The changes of the past two years, painful to experience, now provide an element of gratitude we might not have otherwise experienced without the pandemic.
Gratitude represents the energy we now embrace as we move toward 2023.
We see travel on the rise. On December 18th of this year, more than 2.3 million travelers passed through TSA checkpoints indicating a near return to numbers seen pre-Covid. We see an increase in retail spend and a considerable increase in contactless payments - card payments - which means our bank partners will again be able to promote the benefits of our cbsi retail card products. We see a return to meeting in person, to attending conferences, and to engaging with one another at the office - and with Zoom - in a perfect mix of home and workplace lifestyles.

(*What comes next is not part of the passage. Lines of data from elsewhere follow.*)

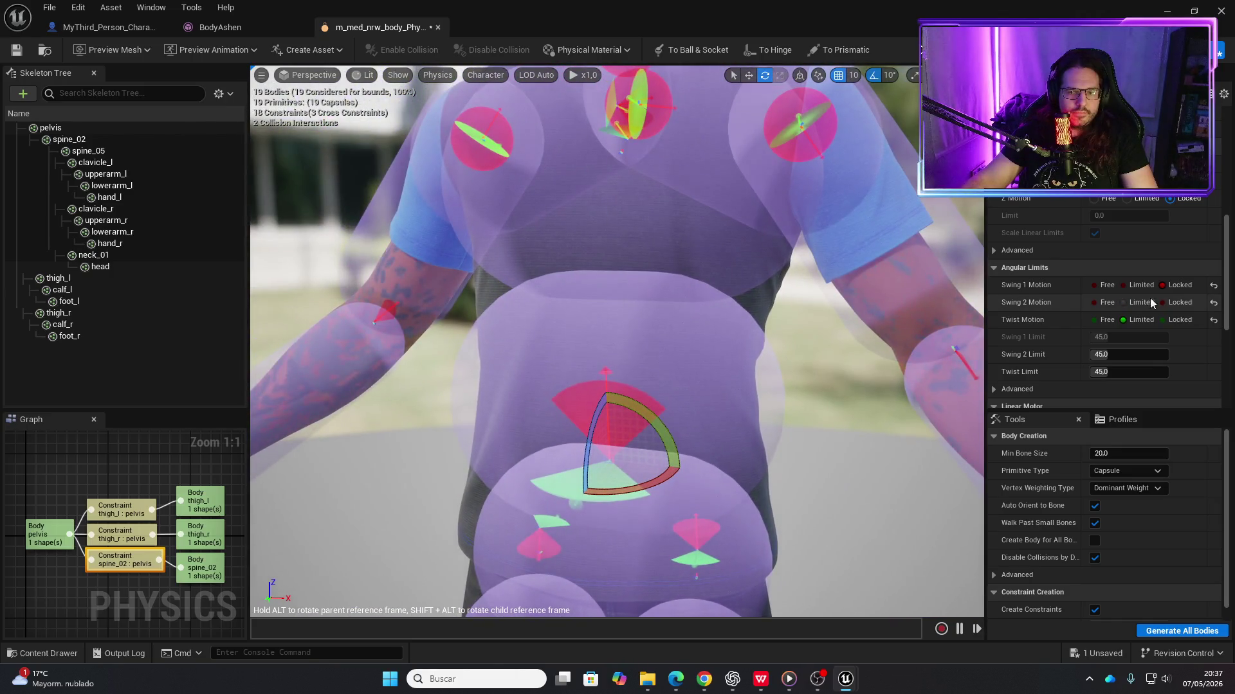
{"action": "left_click", "coordinate": [1136, 286]}
{"action": "mouse_move", "coordinate": [900, 339]}
{"action": "left_mouse_down"}
{"action": "mouse_move", "coordinate": [900, 284]}
{"action": "mouse_move", "coordinate": [836, 287]}
{"action": "left_mouse_up"}
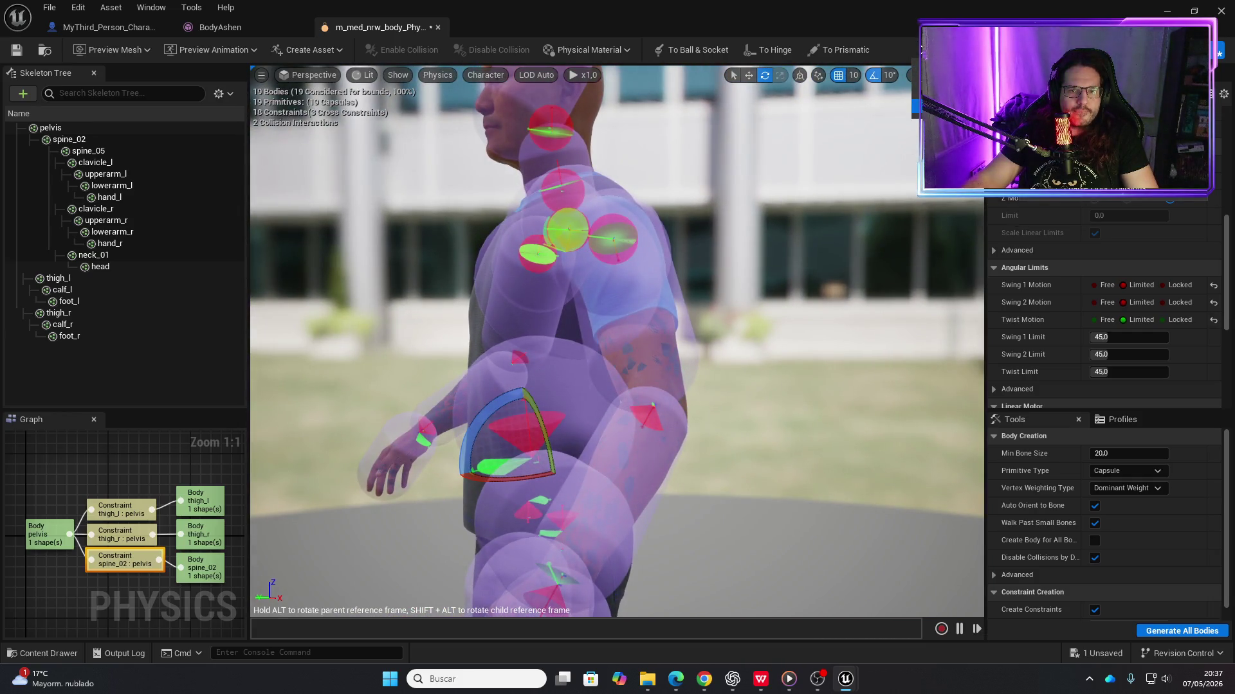
{"action": "left_click", "coordinate": [923, 49]}
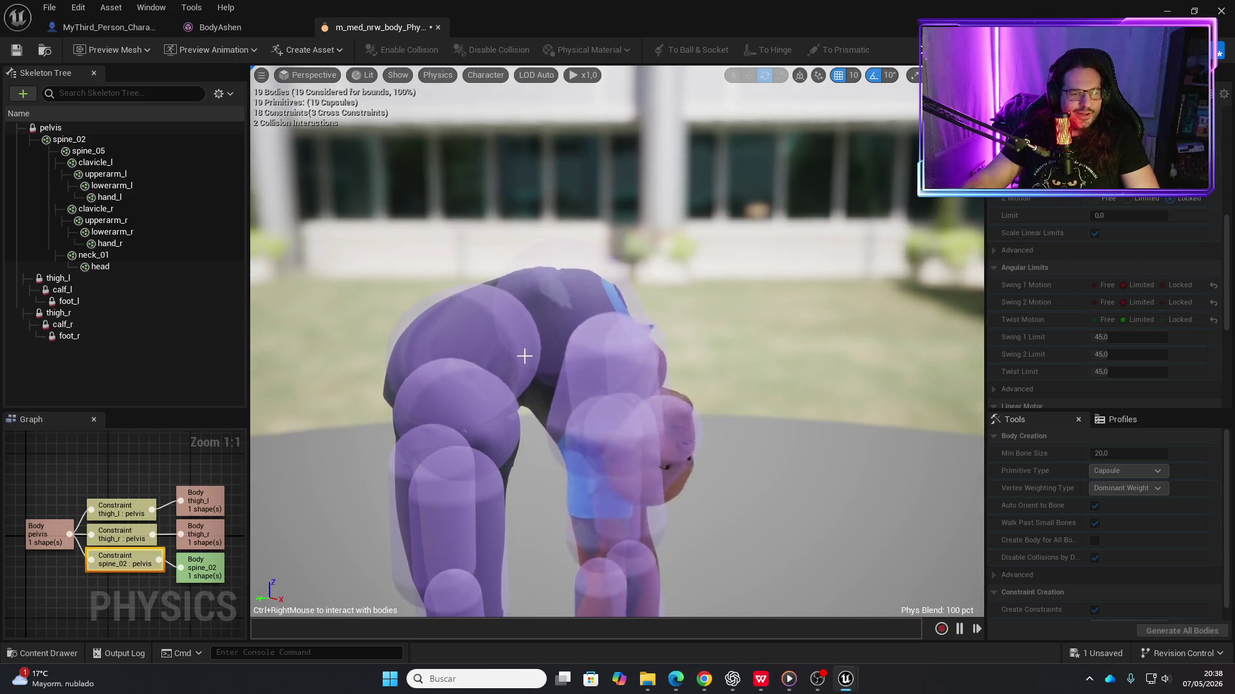
Drag the simulating ragdoll's back and body around until it hunches over its knees
{"action": "mouse_move", "coordinate": [473, 330]}
{"action": "left_mouse_down"}
{"action": "mouse_move", "coordinate": [353, 284]}
{"action": "mouse_move", "coordinate": [302, 289]}
{"action": "mouse_move", "coordinate": [557, 304]}
{"action": "mouse_move", "coordinate": [740, 368]}
{"action": "mouse_move", "coordinate": [836, 366]}
{"action": "left_mouse_up"}
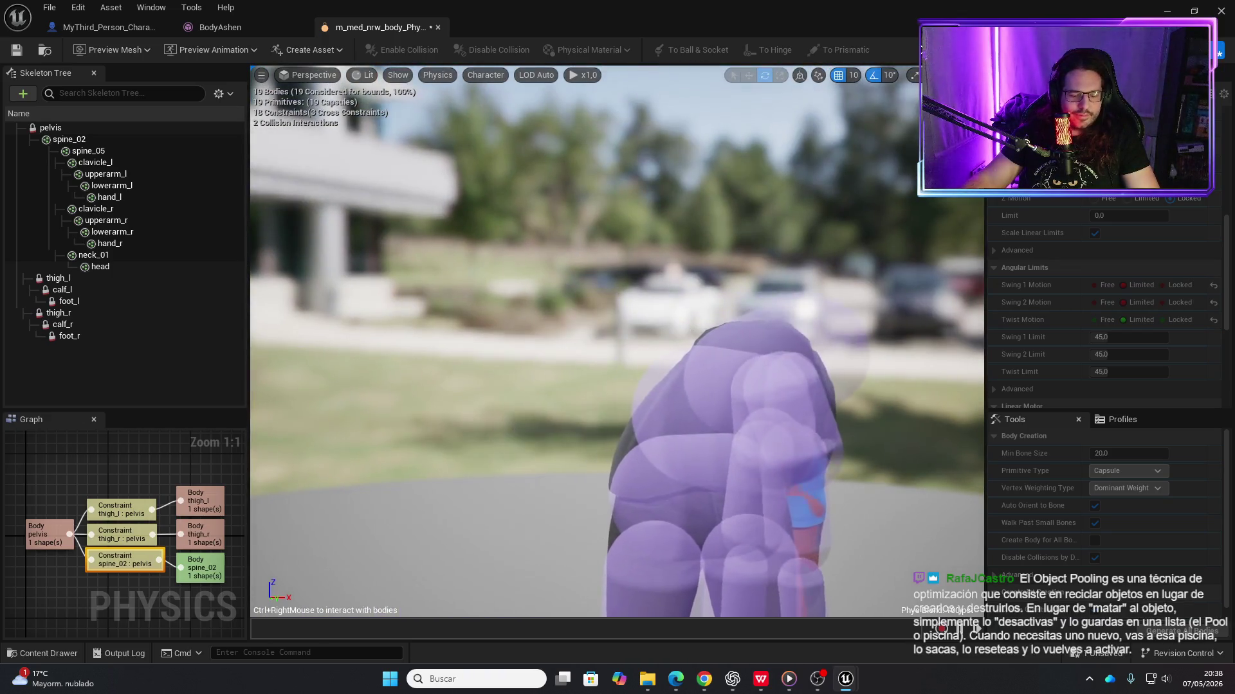
{"action": "mouse_move", "coordinate": [721, 406]}
{"action": "left_mouse_down"}
{"action": "mouse_move", "coordinate": [605, 384]}
{"action": "mouse_move", "coordinate": [565, 327]}
{"action": "mouse_move", "coordinate": [670, 268]}
{"action": "mouse_move", "coordinate": [650, 419]}
{"action": "mouse_move", "coordinate": [609, 341]}
{"action": "mouse_move", "coordinate": [951, 379]}
{"action": "mouse_move", "coordinate": [565, 352]}
{"action": "mouse_move", "coordinate": [475, 295]}
{"action": "mouse_move", "coordinate": [773, 373]}
{"action": "left_mouse_up"}
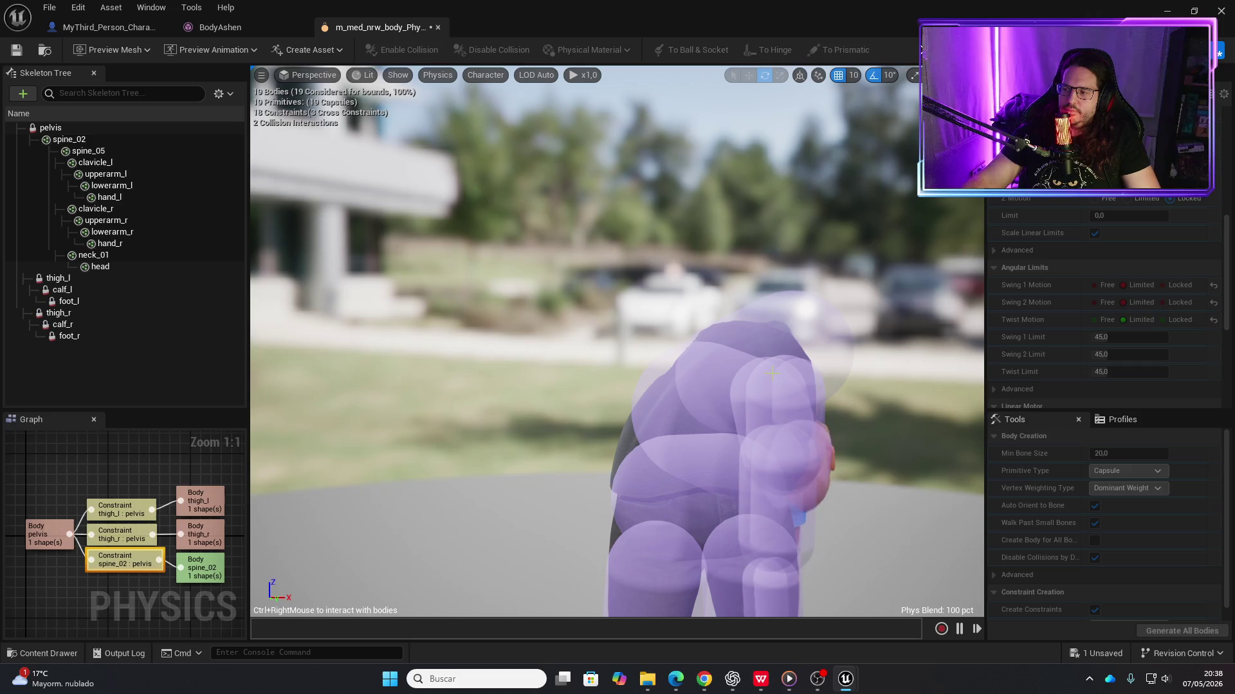
{"action": "mouse_move", "coordinate": [772, 372]}
{"action": "left_mouse_down"}
{"action": "mouse_move", "coordinate": [623, 313]}
{"action": "mouse_move", "coordinate": [662, 320]}
{"action": "mouse_move", "coordinate": [720, 296]}
{"action": "mouse_move", "coordinate": [643, 347]}
{"action": "mouse_move", "coordinate": [633, 305]}
{"action": "mouse_move", "coordinate": [669, 283]}
{"action": "mouse_move", "coordinate": [637, 299]}
{"action": "left_mouse_up"}
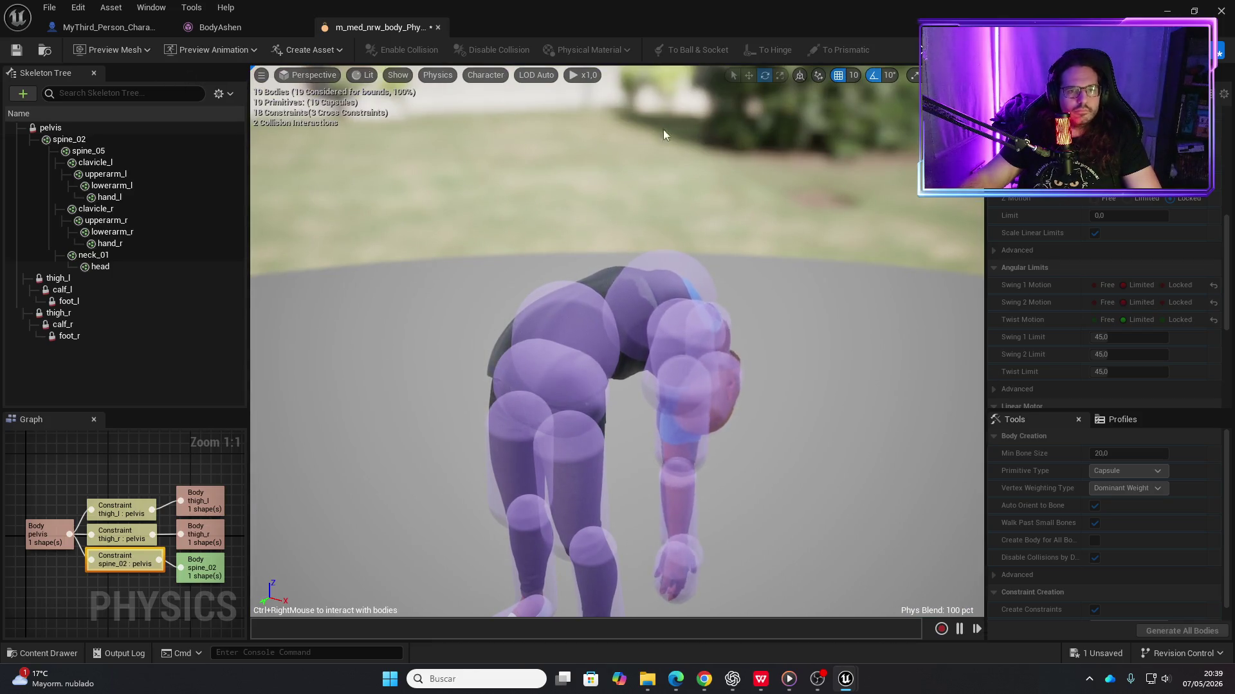
Lock Twist and Swing 2 Motion on the calf_l : thigh_l knee constraint, then simulate again
{"action": "left_click", "coordinate": [922, 49]}
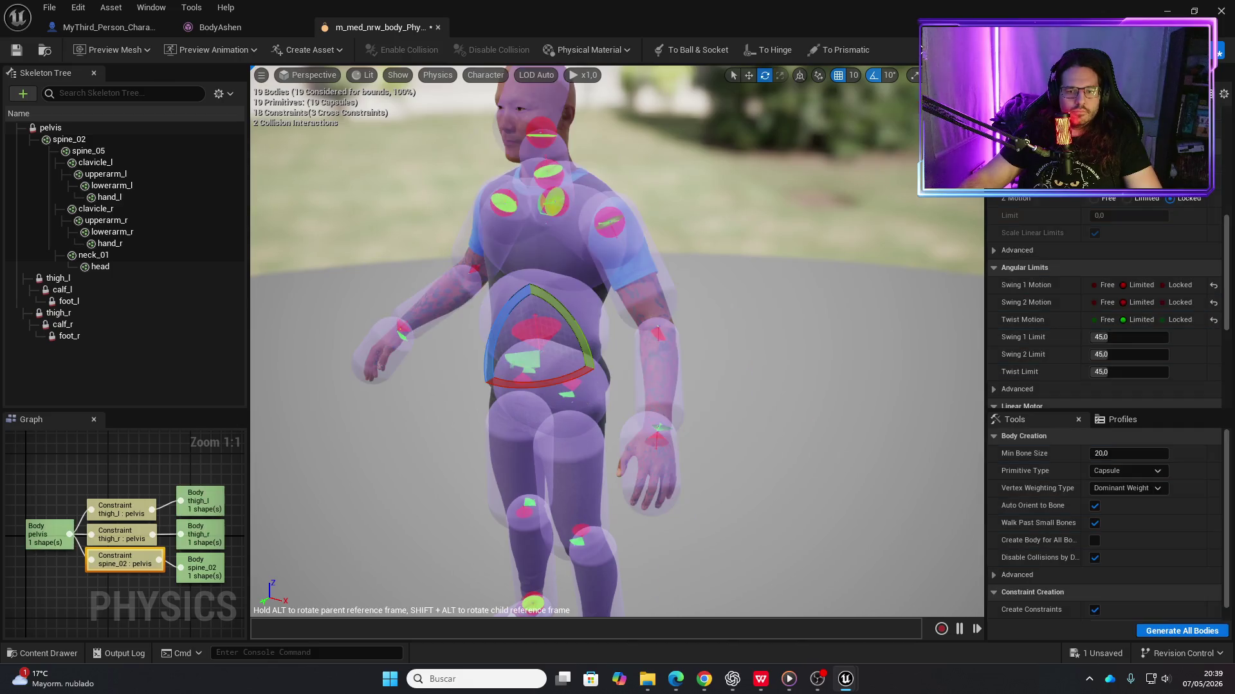
{"action": "mouse_move", "coordinate": [878, 372]}
{"action": "left_mouse_down"}
{"action": "mouse_move", "coordinate": [784, 354]}
{"action": "mouse_move", "coordinate": [785, 321]}
{"action": "mouse_move", "coordinate": [785, 360]}
{"action": "mouse_move", "coordinate": [682, 360]}
{"action": "mouse_move", "coordinate": [643, 338]}
{"action": "mouse_move", "coordinate": [643, 412]}
{"action": "mouse_move", "coordinate": [649, 386]}
{"action": "mouse_move", "coordinate": [656, 418]}
{"action": "mouse_move", "coordinate": [756, 347]}
{"action": "left_mouse_up"}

In leading the Marketing and Technology efforts at cbsi, I like our direction and what it means for our clients. We continue to find more ways to connect to consumers and to help grow awareness of card benefit products and services. We are forming new partnerships that build better products and better product delivery tools. We are advocating the power of card benefits through increased social media marketing reaching more people with our message than possible only a few years ago. We are creating new reporting platforms that give us better insight, all designed to make faster, better decisions.
Late last week, I stumbled across photos from our last company Holiday Party. It was December of 2019. Ugly Christmas sweaters seemed the norm and Holiday decorations matched the festive looks on everyone’s faces. Who would have known that only three short months later our lives would change so dramatically?
Fortunately, despite the immense challenges of the past two years, we are getting things done at cbsi. And for me, I expect next year will once again find me sharing a seat with a crying baby on a flight to a conference; it’s the best start to a new year that I could ever imagine.